Although Jupiter's moon Europa looks alien to us, it contains an ingredient familiar to us: sodium chloride, otherwise known as good ol' table salt.
It's also a main component of sea salt. Europa is one of the intriguing water worlds in our solar system and potentially a place where life could exist in a subsurface ocean. The discovery of sodium chloride means Europa's ocean could look more like those on Earth and even possibly include salt. Now, astronomers may have to think differently about the composition of Europa's ocean.
Planetary scientists did a visible-light spectral analysis of the yellow spots on Europa to find the salt. A study published Wednesday in Science Advances sheds light on the discovery.
Previously, NASA's Voyager and Galileo spacecraft performed flybys of Europa, which led scientists to discover that the moon has a salty liquid water ocean beneath an icy shell. An infrared spectrometer aboard Galileo studied the shell and detected water ice and magnesium sulfate salts, which are similar to Epsom salts. It was believed that the shell was similar in composition to the same ingredients that made up the ocean.
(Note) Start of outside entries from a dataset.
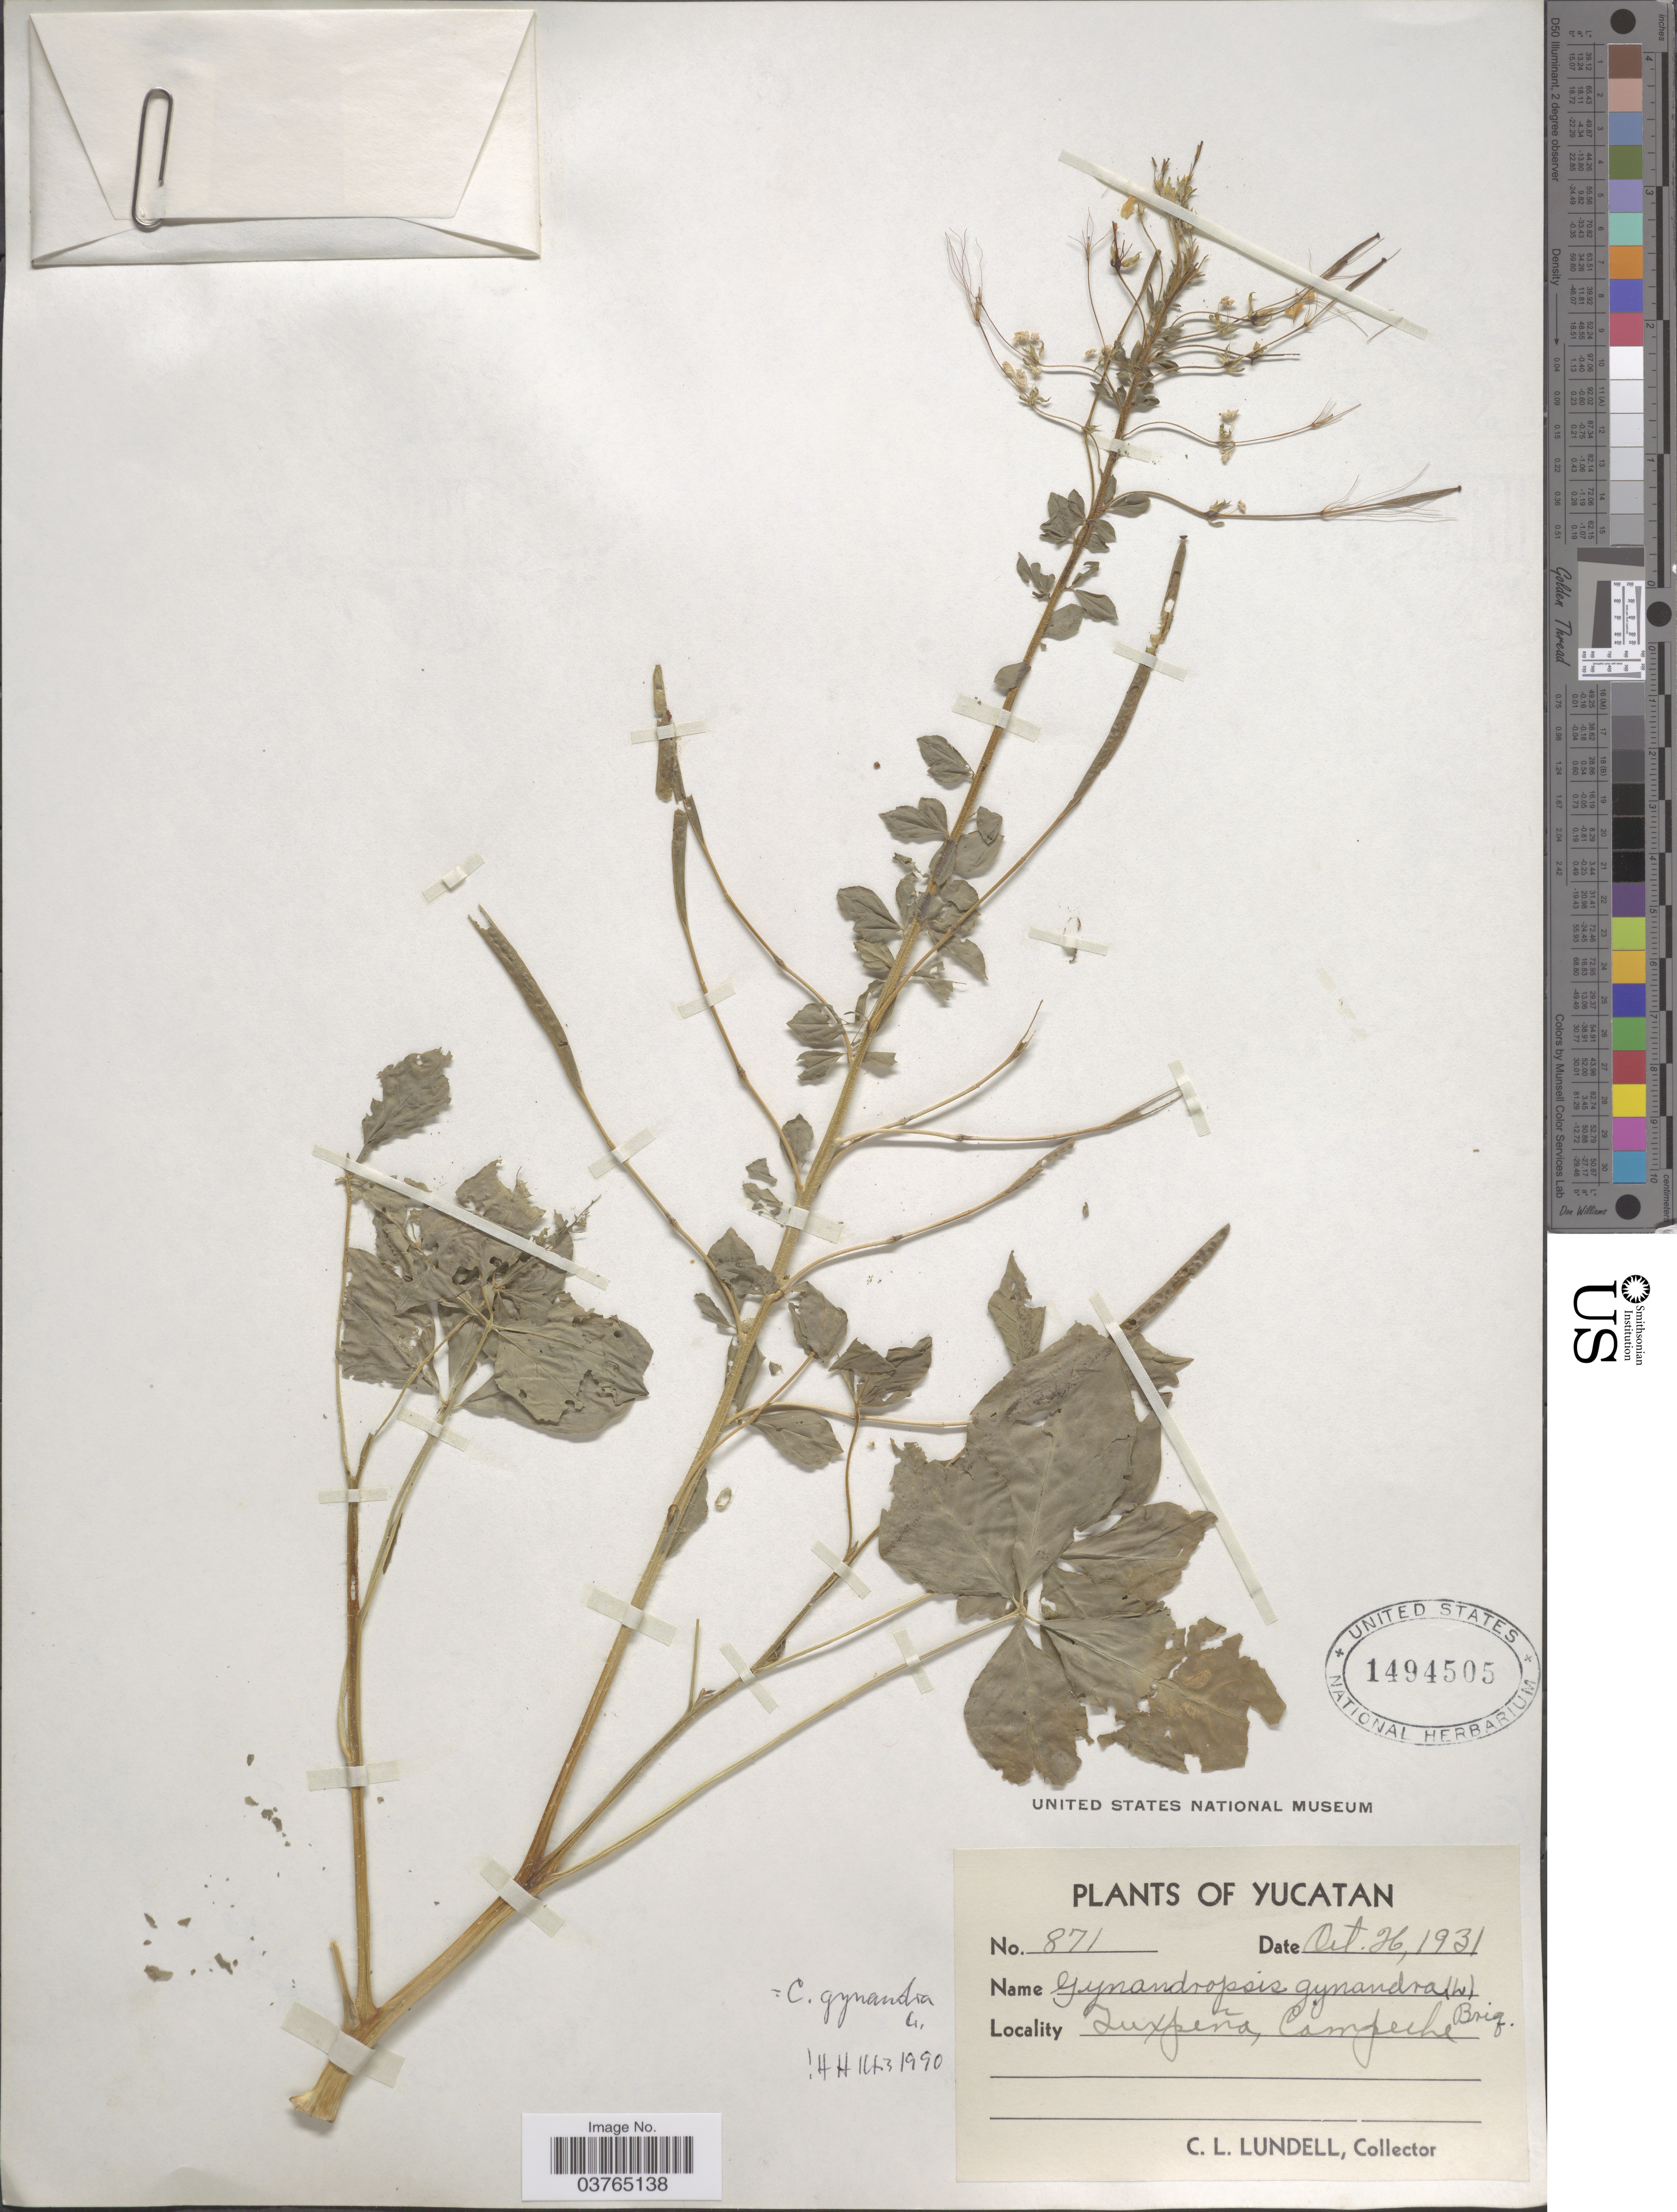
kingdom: Plantae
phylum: Tracheophyta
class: Magnoliopsida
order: Brassicales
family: Cleomaceae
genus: Gynandropsis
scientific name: Gynandropsis gynandra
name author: (L.) Briq.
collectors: C. L. Lundell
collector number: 871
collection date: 1931-10-26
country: Mexico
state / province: Campeche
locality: Tuxpeña. Yucatan.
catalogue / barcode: US 1494505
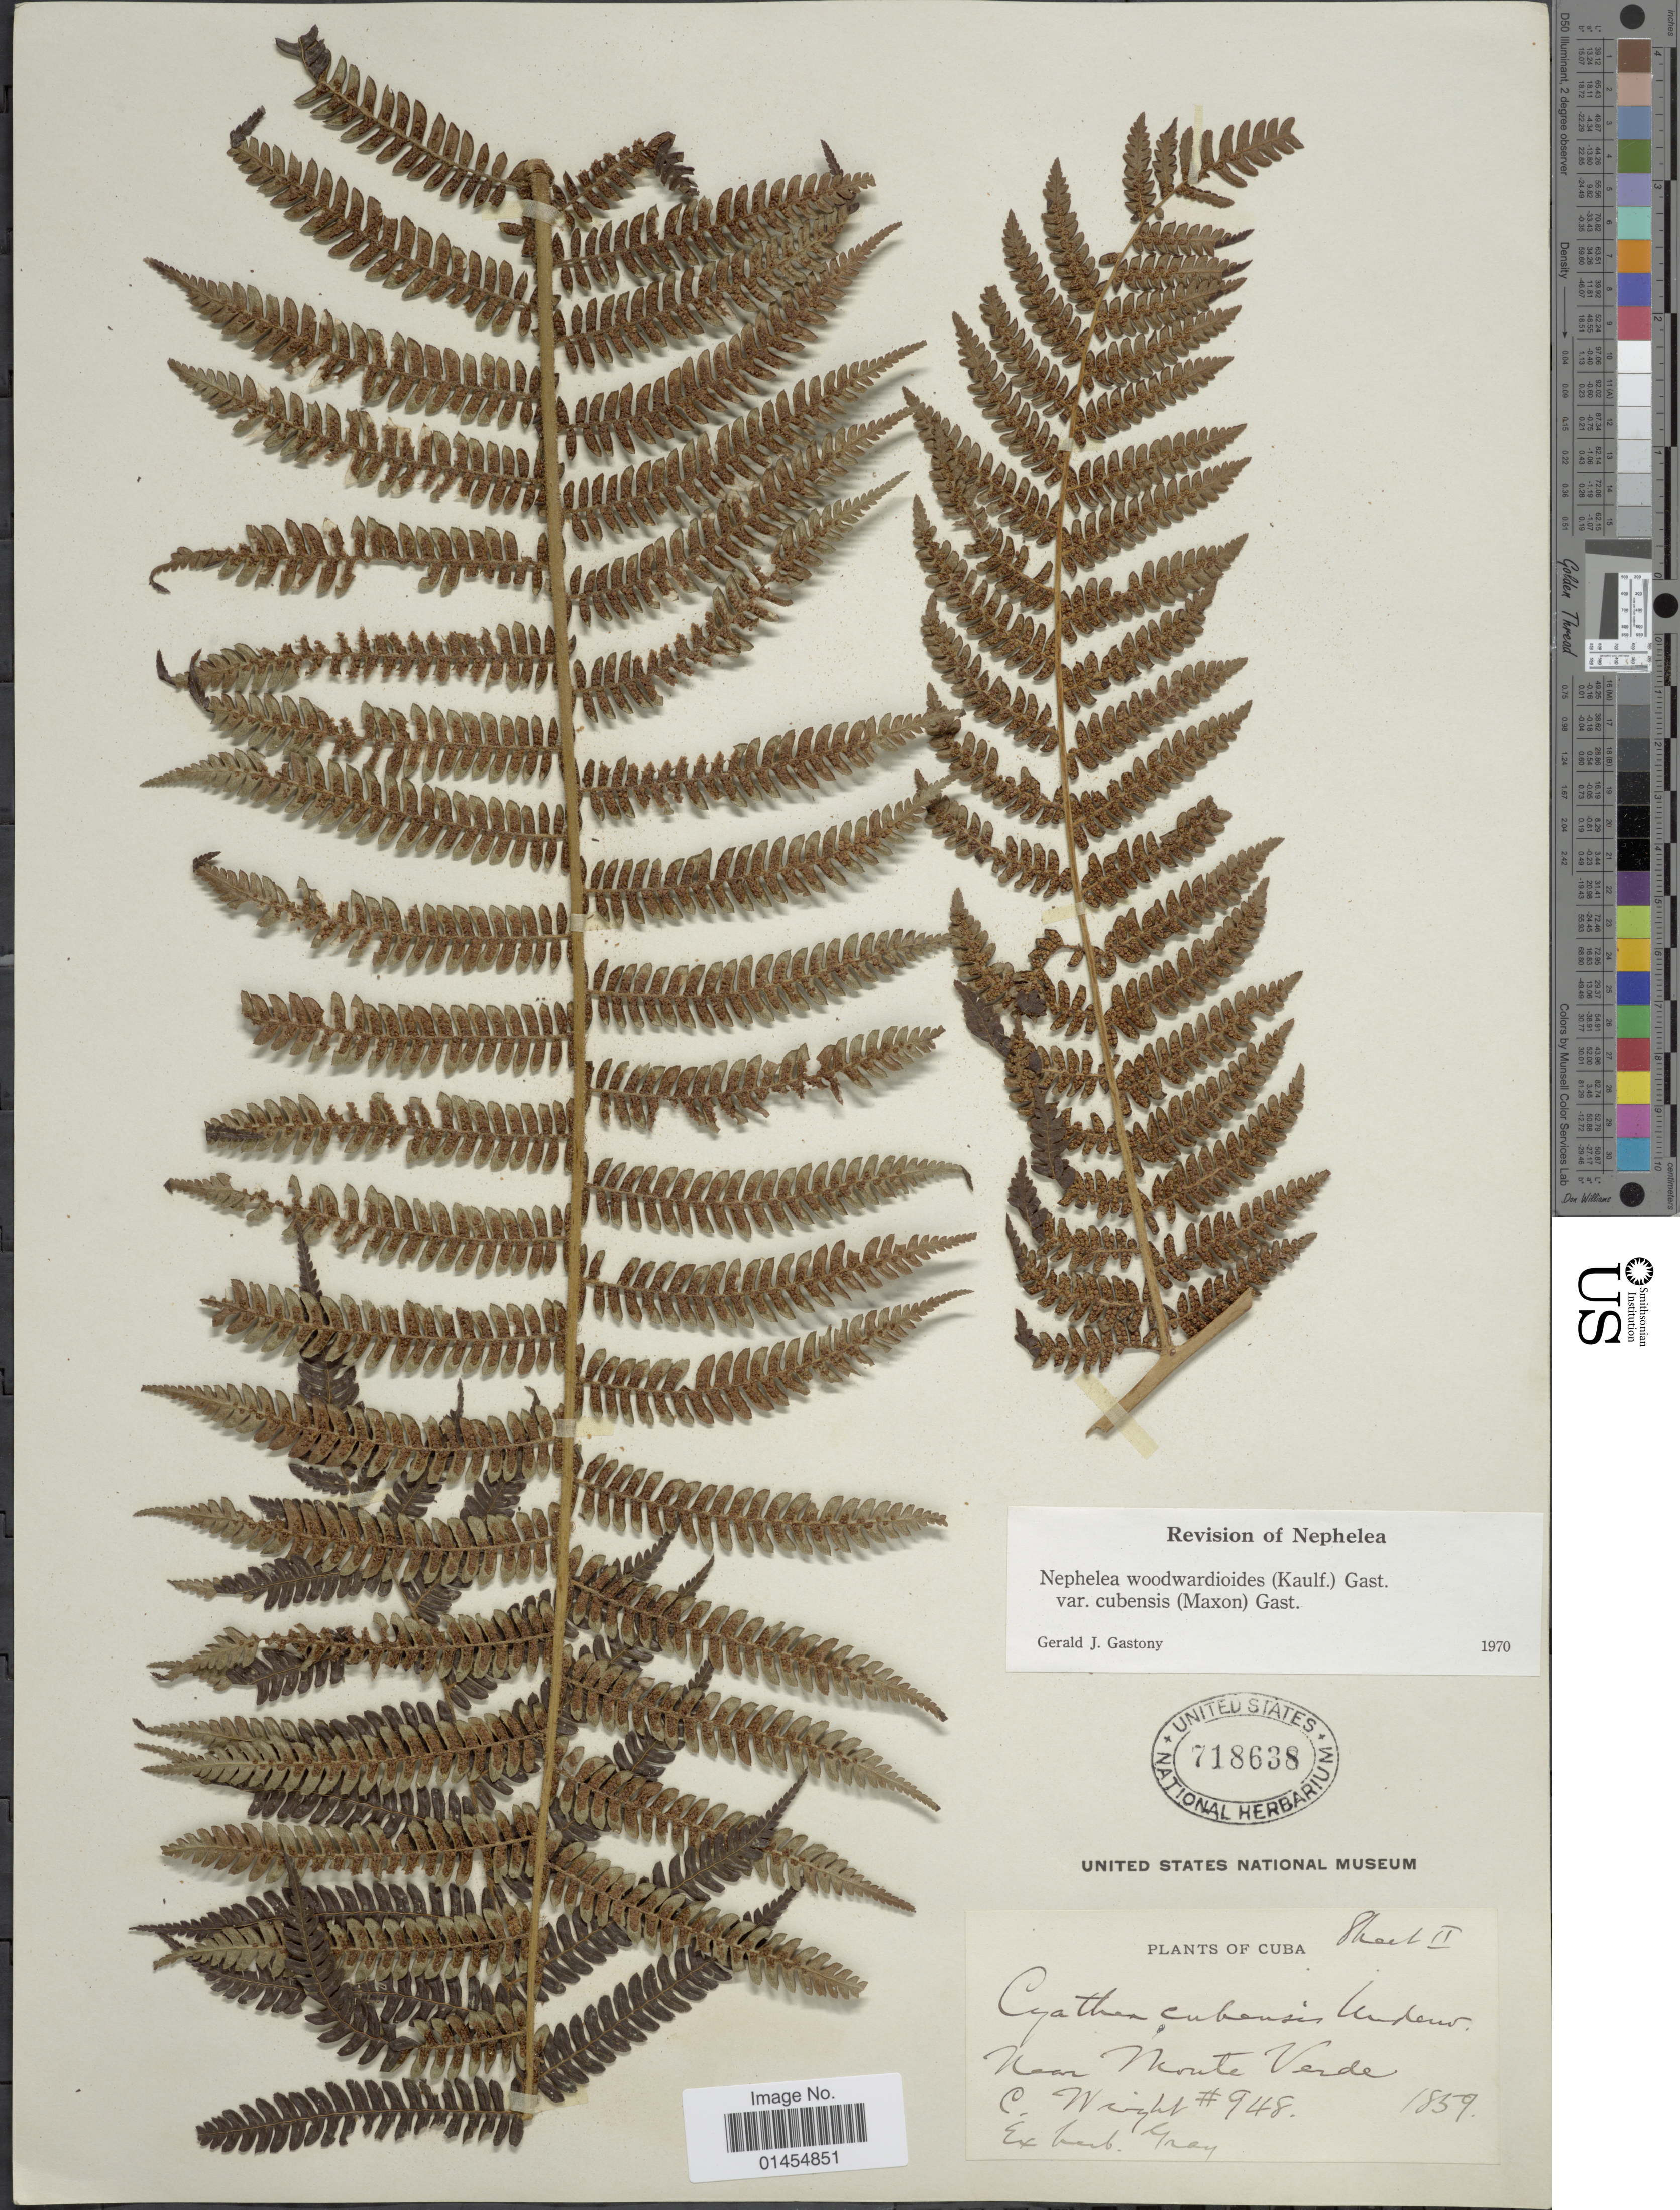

"People have traditionally assumed that all of the interesting spectroscopy is in the infrared on planetary surfaces, because that's where most of the molecules that scientists are looking for have their fundamental features," said Mike Brown, study co-author and the Richard and Barbara Rosenberg Professor of Planetary Astronomy at the California Institute of Technology, in a statement.
But the W.M. Keck Observatory in Hawaii provided new data with higher spectral resolution to show that the salts weren't magnesium sulfates.
"We thought that we might be seeing sodium chlorides, but they are essentially featureless in an infrared spectrum," Brown said.
Kevin Hand, a scientist at NASA's Jet Propulsion Laboratory, took ocean salt samples from Earth and hit them with radiation to simulate what it might be like on Europa. The sea salt changed color and could be identified in the visible light spectrum as yellow.
This was similar to an area on Europa called Tara Regio, which has a distinct yellow color.
"Sodium chloride is a bit like invisible ink on Europa's surface. Before irradiation, you can't tell it's there, but after irradiation, the color jumps right out at you," Hand said.
Follow-up observations with the Hubble Space Telescope confirmed that the yellow color of Tara Regio was due to irradiated table salt on Europa's surface.
"Magnesium sulfate would simply have leached into the ocean from rocks on the ocean floor, but sodium chloride may indicate the ocean floor is hydrothermally active," said Samantha Trumbo, lead study author and California Institute of Technology graduate student, in a statement. "That would mean Europa is a more geologically interesting planetary body than previously believed."